This week’s historic surge in U.S. defense stocks following Hamas’ attack on Israel is unlikely to continue, according to Bernstein analysts, citing prior market performance amidst international military conflicts.

Key Facts

Wall Street has pumped money into the defense sector following the largest military escalation in years out of Israel, with the iShares U.S. Aerospace & Defense ETF up 6% since Friday, headlined by Lockheed Martin and Northrop Grumman’s strongest stock gains in more than three years.

War stocks typically notch immediate gains after geopolitical shocks, but “history shows…those increases generally stall and are not sustainable,” Bernstein analysts led by Douglas Harned argued in a Wednesday note to clients.

In order to continue the rally, defense stocks would need a significant rise in the U.S. defense budget, the “leading driver” of the grouping’s market performance, Harned argued.

That’s an unlikely scenario considering the “dysfunction” in Congress and the “relatively small scale” of the Israel-Hamas conflict in its current stages, according to Harned, who cited examples of long-term strife like the Cold War and war in Iraq as long-term drivers of defense stock growth, evoking last year’s short-lived rally for the bunch after Russia invaded Ukraine.

In the first week of trading after Russia attacked Ukraine, the iShares defense ETF surged 5% on the back of roughly 20% rallies from Lockheed Martin and Northrop Grumman, but the sector fell nearly 20% over the next six months as deteriorating macroeconomic conditions outweighed the war bump.

Big Number

$28.4 billion.

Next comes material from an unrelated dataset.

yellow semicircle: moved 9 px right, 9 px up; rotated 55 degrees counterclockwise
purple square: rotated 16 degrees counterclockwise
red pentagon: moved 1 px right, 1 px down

That’s the combined jump in market capitalization since Friday from American defense contractor giants Lockheed Martin, Northrop Grumman, L3Harris, Raytheon and General Dynamics.

Tangent

The U.S. stock market’s broad rally this week in the face of escalating tensions abroad is “unusual,” according to LPL Financial strategist George Smith, who analyzed S&P 500 returns following 24 other destabilizing geopolitical events dating back to 1941. Smith found the S&P experienced an average drop of 1.1% in the first trading session after such events and an average total related dip of 4.7%, though it took just six weeks for the index to recover to its pre-strife level. “Equities have historically held up well during geopolitical shocks, including wars and other military conflicts going back decades,” Smith explained in a Tuesday note.

Contra

Perhaps the most tangible near-term impact from the war in Israel is regarding interest rates. Over the last week, the odds of the Federal Reserve enacting another rate hike next month declined from 23% to 16%, according to futures market data tracked by CME Group, largely inspired by the jump in crude oil prices and subsequent negative impact on inflation via potentially higher gas prices.